= TASK INSTRUCTIONS =
A faithful copy of the data is the goal; set it down exactly, without the images.

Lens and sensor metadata

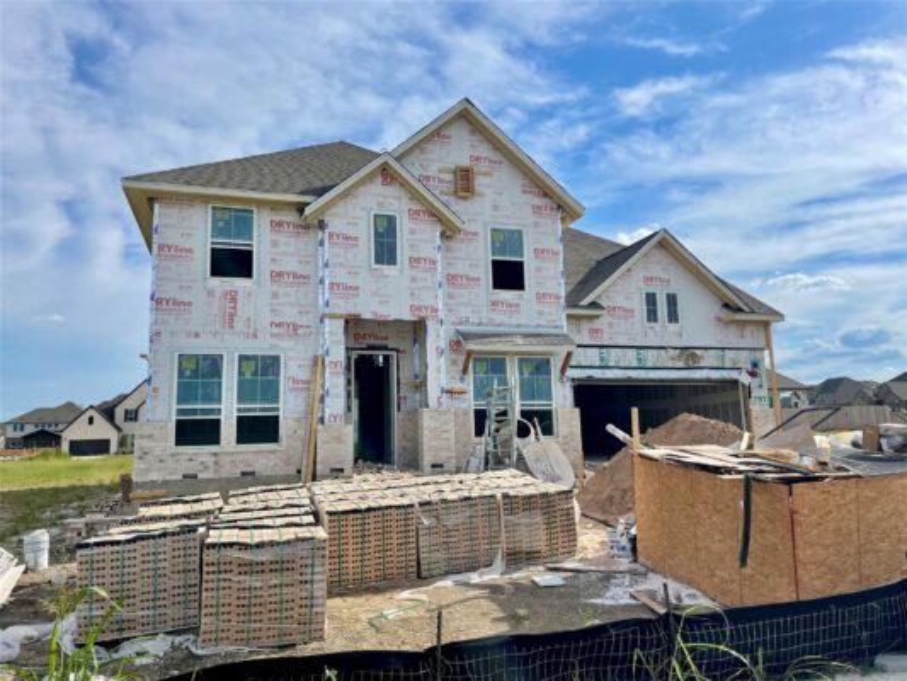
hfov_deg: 67.3
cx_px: 454
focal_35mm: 26
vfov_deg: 53.1
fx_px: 681
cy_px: 340
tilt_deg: +9.2
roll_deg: +2.0
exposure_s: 1/6135
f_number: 1.6
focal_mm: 4.2
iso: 32
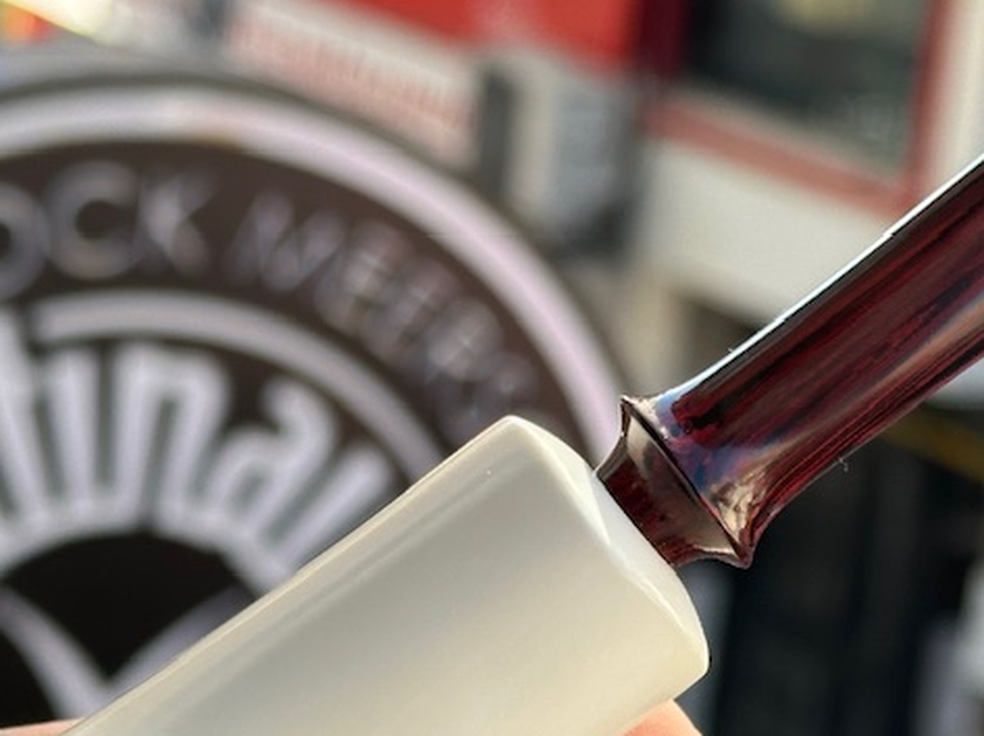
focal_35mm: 130
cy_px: 651
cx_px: 558
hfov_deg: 15.2
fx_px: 3693
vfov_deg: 11.3
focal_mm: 6.86
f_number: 1.78
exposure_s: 1/521
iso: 64
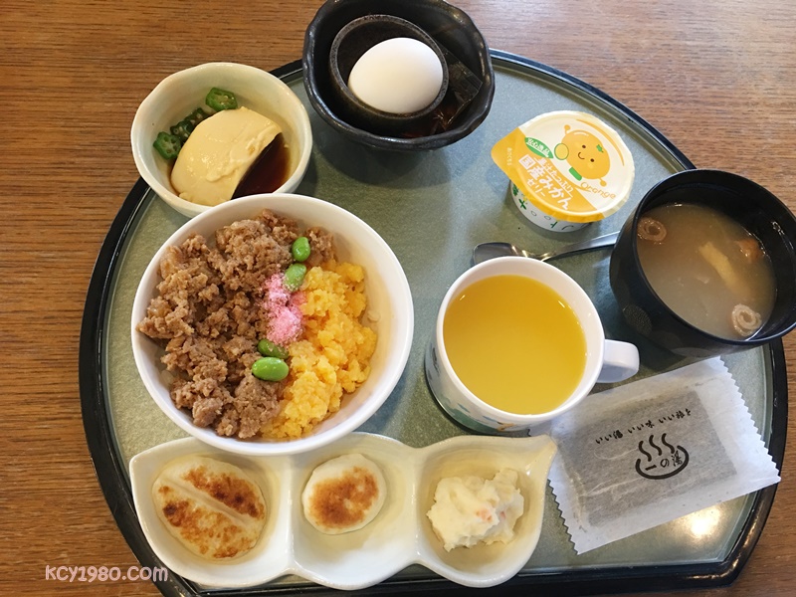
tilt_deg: -68.1
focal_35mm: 29
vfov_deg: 48.2
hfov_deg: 61.7
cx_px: 398
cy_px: 298
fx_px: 667
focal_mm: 4.15
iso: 80
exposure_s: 1/15
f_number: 2.2
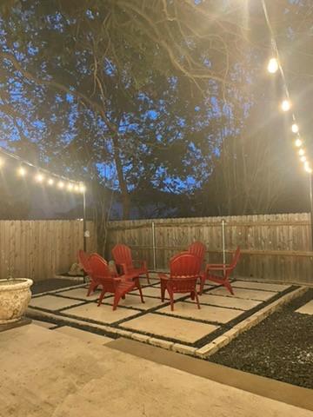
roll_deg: +1.6
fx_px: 313
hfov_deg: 53.1
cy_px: 208
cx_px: 156
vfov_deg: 67.3
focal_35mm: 26
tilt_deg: +3.1
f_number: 1.6
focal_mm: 4.2
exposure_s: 1/30
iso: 800
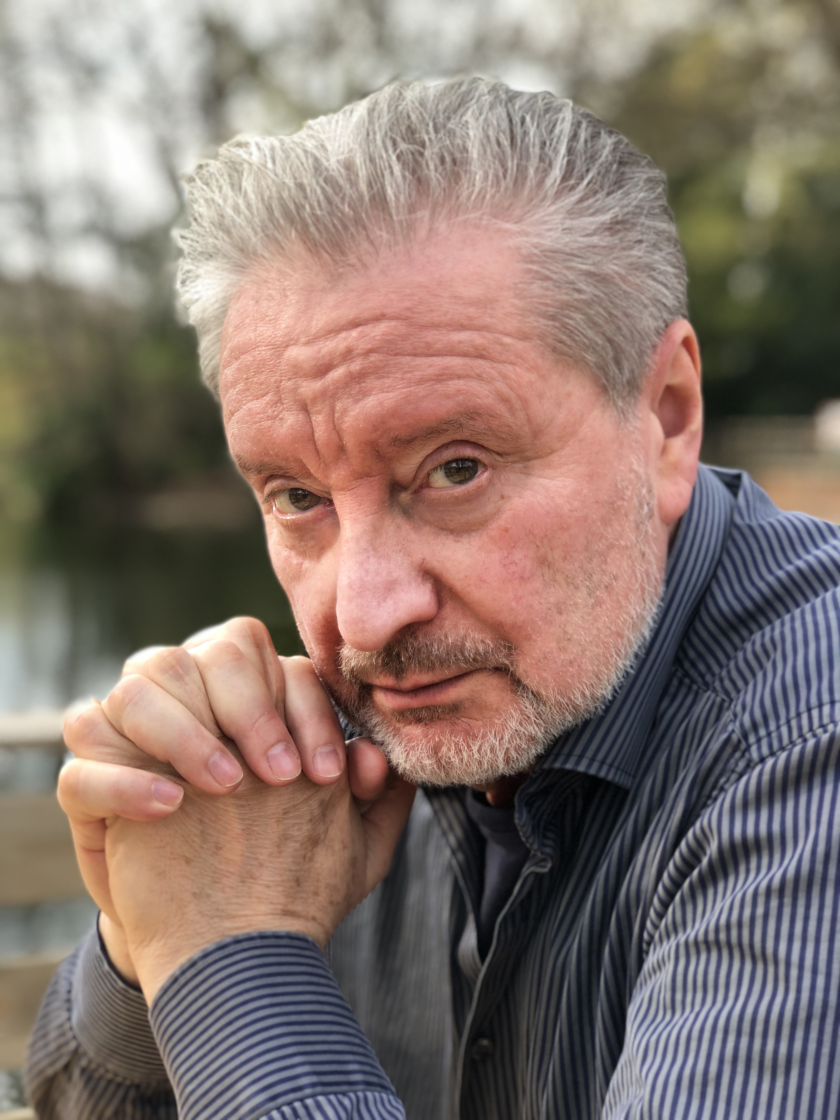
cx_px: 420
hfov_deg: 25.7
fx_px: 1844
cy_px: 560
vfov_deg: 33.8
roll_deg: +0.8
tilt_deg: -4.9
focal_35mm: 57
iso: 25
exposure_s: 1/100
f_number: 2.8
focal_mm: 6.6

= TASK OUTPUT =
hfov_deg: 67.3
cx_px: 454
focal_35mm: 26
vfov_deg: 53.1
fx_px: 681
cy_px: 340
tilt_deg: +9.2
roll_deg: +2.0
exposure_s: 1/6135
f_number: 1.6
focal_mm: 4.2
iso: 32
focal_35mm: 130
cy_px: 651
cx_px: 558
hfov_deg: 15.2
fx_px: 3693
vfov_deg: 11.3
focal_mm: 6.86
f_number: 1.78
exposure_s: 1/521
iso: 64
tilt_deg: -68.1
focal_35mm: 29
vfov_deg: 48.2
hfov_deg: 61.7
cx_px: 398
cy_px: 298
fx_px: 667
focal_mm: 4.15
iso: 80
exposure_s: 1/15
f_number: 2.2
roll_deg: +1.6
fx_px: 313
hfov_deg: 53.1
cy_px: 208
cx_px: 156
vfov_deg: 67.3
focal_35mm: 26
tilt_deg: +3.1
f_number: 1.6
focal_mm: 4.2
exposure_s: 1/30
iso: 800
cx_px: 420
hfov_deg: 25.7
fx_px: 1844
cy_px: 560
vfov_deg: 33.8
roll_deg: +0.8
tilt_deg: -4.9
focal_35mm: 57
iso: 25
exposure_s: 1/100
f_number: 2.8
focal_mm: 6.6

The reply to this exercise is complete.